- _Hardware design source files_
##############################

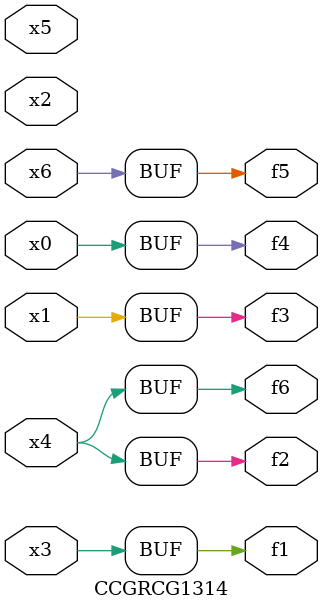
<source format=v>
module CCGRCG1314(
	input x0, x1, x2, x3, x4, x5, x6,
	output f1, f2, f3, f4, f5, f6
);
	assign f1 = x3;
	assign f2 = x4;
	assign f3 = x1;
	assign f4 = x0;
	assign f5 = x6;
	assign f6 = x4;
endmodule

</source>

##############################

- _Written task_
Return only the lines of the records in which the string "assign" appears.

- _Your response_
	assign f1 = x3;
	assign f2 = x4;
	assign f3 = x1;
	assign f4 = x0;
	assign f5 = x6;
	assign f6 = x4;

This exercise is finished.